Right now, the snowpack is at 53 percent of its normal volume after two warm and dry months to start the year. It is a remarkable decline, considering that the snowpack started 2020 at 90 percent of its historical average, as The Guardian reported.

"Those numbers are going to continue to go down," said Swain. "I would guess that the 1 March number is going to be less than 50 percent."

The National Oceanic and Atmospheric Administration (NOAA) Climate Prediction Center forecast that the drier-than-average conditions may last through April.

NOAA said Northern California will continue deeper into drought through the end of April, citing that the "persistent high pressure over the North Pacific Ocean is expected to continue, diverting storm systems to the north and south and away from California and parts of the Southwest," as The Weather Channel reported.

As the climate crisis escalates and the world continues to heat up, California should expect to see water drawn out of its ecosystem, making the state warmer and drier. Increased heat will lead to further loss of snow, both as less falls and as more of it melts quickly, according to The Guardian.

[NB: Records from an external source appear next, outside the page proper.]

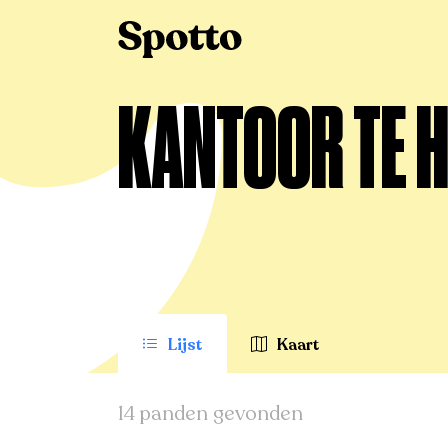
>
Te huur
>
Brecht
>
Kantoor
KANTOOR TE H
Lijst
Kaart
14 panden gevonden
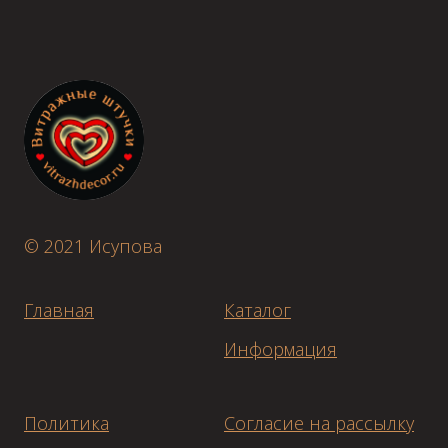
© 2021 Исупова
Главная
Каталог
Информация
Политика
Согласие на рассылку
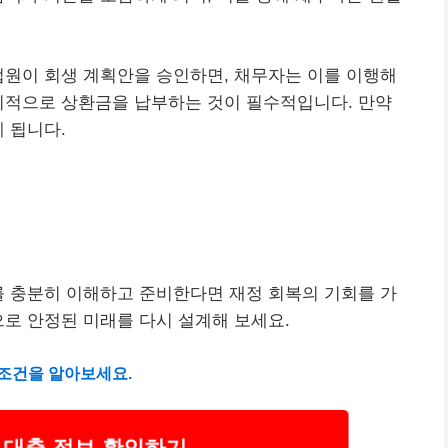
법원이 회생 계획안을 승인하면, 채무자는 이를 이행해
기적으로 상환금을 납부하는 것이 필수적입니다. 만약
 됩니다.
를 충분히 이해하고 준비한다면 재정 회복의 기회를 가
으로 안정된 미래를 다시 설계해 보세요.
조건을 알아보세요.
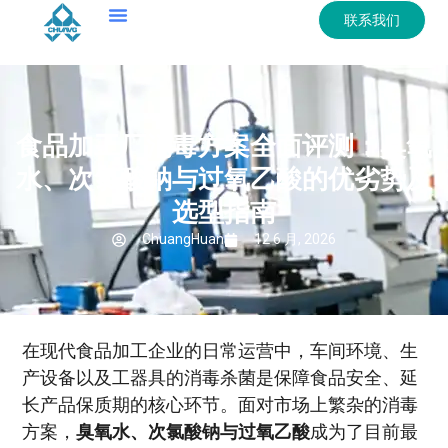
联系我们
食品加工厂消毒方案全面评测：臭氧
水、次氯酸钠与过氧乙酸的优劣势及
选型指南
ChuangHuan
12 6 月, 2026
在现代食品加工企业的日常运营中，车间环境、生
产设备以及工器具的消毒杀菌是保障食品安全、延
长产品保质期的核心环节。面对市场上繁杂的消毒
方案，
臭氧水、次氯酸钠与过氧乙酸
成为了目前最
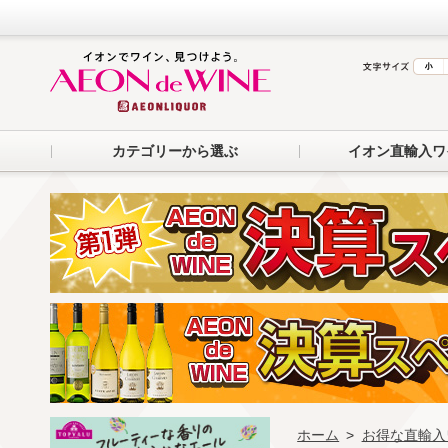
カテゴリーから選ぶ
イオン直輸入ワ
ホーム
>
お得な直輸入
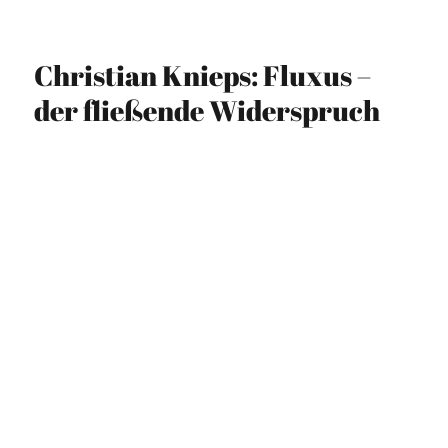
am
Christian Knieps: Fluxus –
der fließende Widerspruch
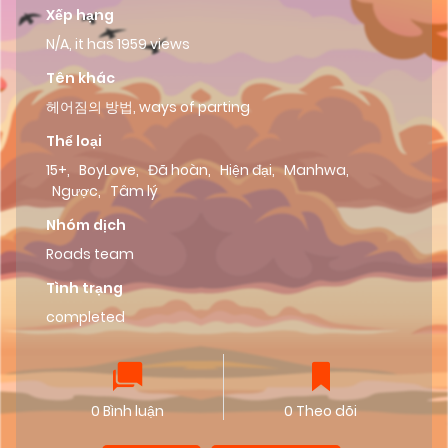
Xếp hạng
N/A, it has 1959 views
Tên khác
헤어짐의 방법, ways of parting
Thể loại
15+
,
BoyLove
,
Đã hoàn
,
Hiện đại
,
Manhwa
,
Ngược
,
Tâm lý
Nhóm dịch
Roads team
Tình trạng
completed
0 Bình luận
0 Theo dõi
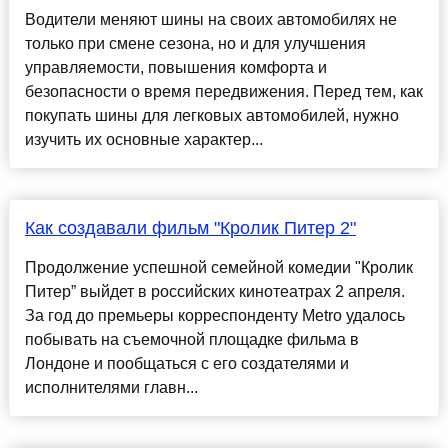
Водители меняют шины на своих автомобилях не
только при смене сезона, но и для улучшения
управляемости, повышения комфорта и
безопасности о время передвижения. Перед тем, как
покупать шины для легковых автомобилей, нужно
изучить их основные характер...
Как создавали фильм "Кролик Питер 2"
Продолжение успешной семейной комедии "Кролик
Питер” выйдет в российских кинотеатрах 2 апреля.
За год до премьеры корреспонденту Metro удалось
побывать на съемочной площадке фильма в
Лондоне и пообщаться с его создателями и
исполнителями главн...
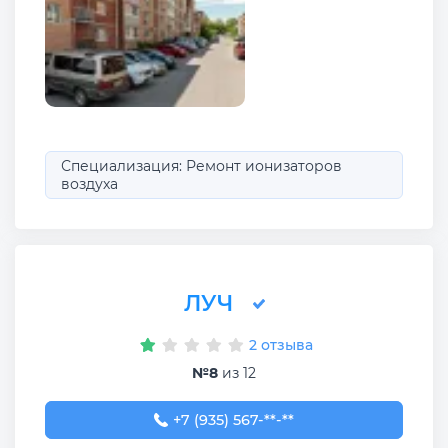
Специализация: Ремонт ионизаторов
воздуха
ЛУЧ
2 отзыва
№8
из 12
+7 (935) 567-66-75
+7 (935) 567-**-**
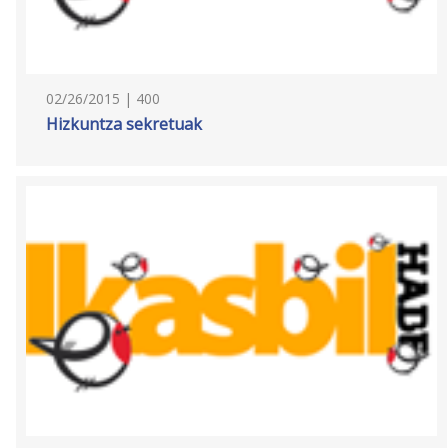
02/26/2015 | 400
Hizkuntza sekretuak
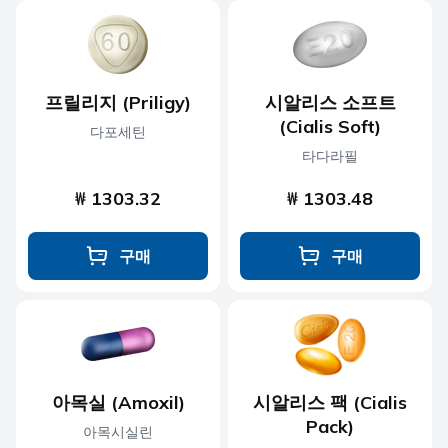
프릴리지 (Priligy)
시알리스 소프트
(Cialis Soft)
다포세틴
타다라필
₩ 1303.32
₩ 1303.48
구매
구매
아목실 (Amoxil)
시알리스 팩 (Cialis
Pack)
아목시실린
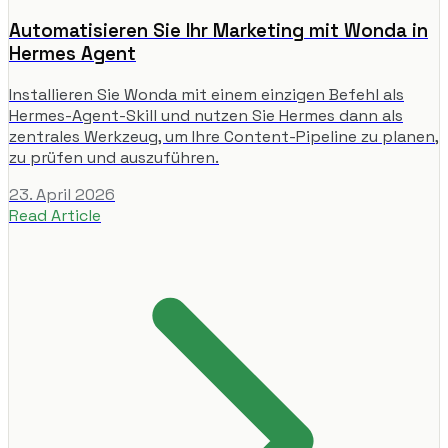
Automatisieren Sie Ihr Marketing mit Wonda in
Hermes Agent
Installieren Sie Wonda mit einem einzigen Befehl als
Hermes-Agent-Skill und nutzen Sie Hermes dann als
zentrales Werkzeug, um Ihre Content-Pipeline zu planen,
zu prüfen und auszuführen.
23. April 2026
Read Article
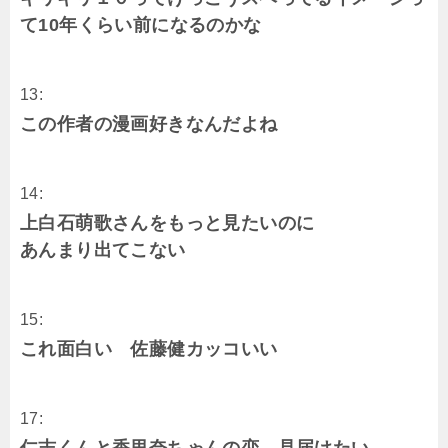
て10年くらい前になるのかな
13:
この作者の漫画好きなんだよね
14:
上白石萌歌さんをもっと見たいのに
あんまり出てこない
15:
これ面白い 佐藤健カッコいい
17:
仁志くんと香里奈ちゃんの恋 見届けたい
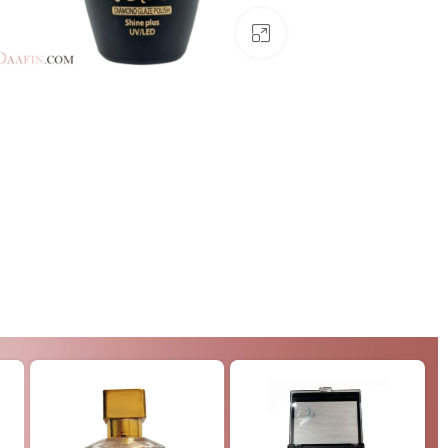
بزرگنمایی تصویر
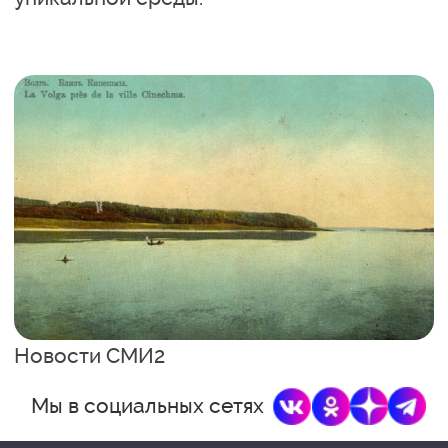
Новости СМИ2
Мы в социальных сетях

"We aren't going to necessarily see less rain, it's just that that rain goes less far. That's a future where the flood risk extends, with bigger wetter storms in a warming world," said Swain, as The Guardian reported.

The Guardian noted that while California's reservoirs are currently near capacity, the more immediate impact of the warm, dry winter will be how it raises the fire danger as trees and grasslands dry out.

"The plants and the forests don't benefit from the water storage reservoirs," said Swain, as The Mercury News reported. "If conditions remain very dry heading into summer, the landscape and vegetation is definitely going to feel it this year. From a wildfire perspective, the dry years do tend to be the bad fire years, especially in Northern California."